Un’organizzazione, peraltro, fatta di ragazzi che difficilmente hanno interesse a metter su qualcosa di più grande di un gruppo di quartiere, o al massimo una banda a cortissima gittata.
E allora proviamo a unire i puntini.
1) Ci sono molte scuole occupate e gli studenti sono una percentuale rilevante delle persone scese in piazza nell’ultimo mese raccogliendo le chiamate di USB, Potere al Popolo, associazioni varie, altri sindacati di base e infine anche della CGIL.
2) La polizia non interviene quando si verificano assalti alle scuole occupate e quando pure si attiva finisce per... indagare gli studenti aggrediti (come accaduto a Torino). Senza poi dimenticare quanto accaduto al liceo Caravillani di Roma poche settimane fa, nel quale gli aggressori erano identificati e identificabili sul momento (gruppi di squadristi maggiorenni e sionisti).
3) Le indagini prendono “tutte le direzioni” il che è una garanzia di tempi lunghi e nessuna conclusione operativa. E nel frattempo si alimentano “false piste” anche quando c’è la firma esplicita su certe azioni...

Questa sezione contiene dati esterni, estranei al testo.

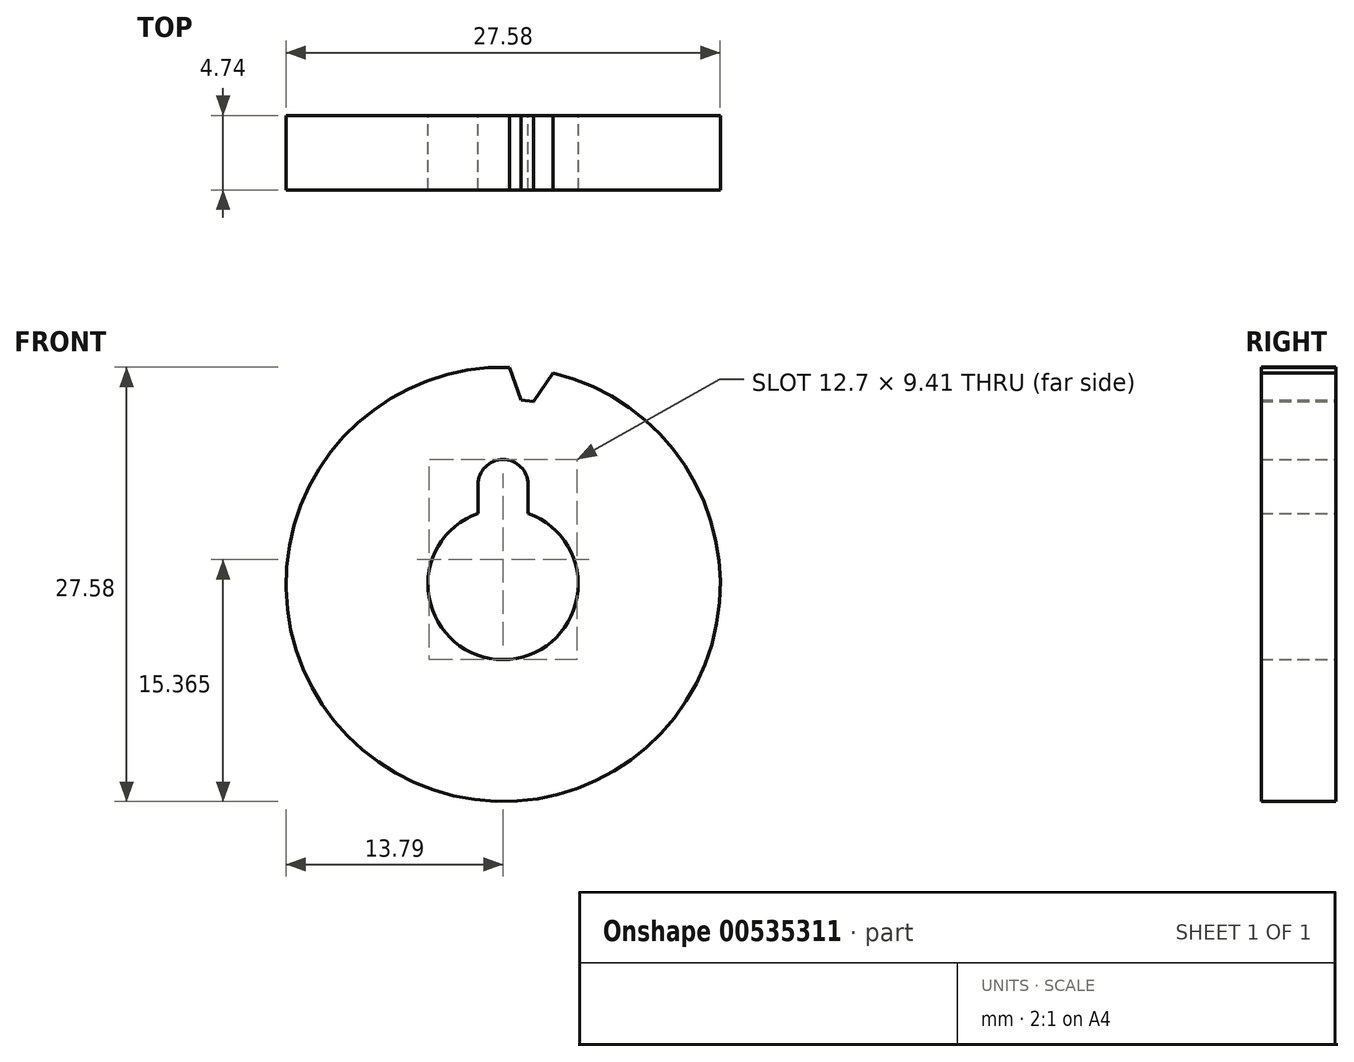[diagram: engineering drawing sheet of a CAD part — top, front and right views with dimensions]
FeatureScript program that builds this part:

Sarà un’impressione solo nostra, confortata magari da alcuni decenni di attività politica in cui di queste cose ne sono successe a migliaia... ma, unendo i puntini, sembra proprio che ci sia effettivamente un’“organizzazione nazionale” che ha come obiettivo far arretrare e poi smobilitare un movimento che nessuno avevano intuito essere così grande. E giovanile.
Quell’organizzazione nazionale, a voler essere maligni ma seri, somiglia come una goccia d’acqua al governo.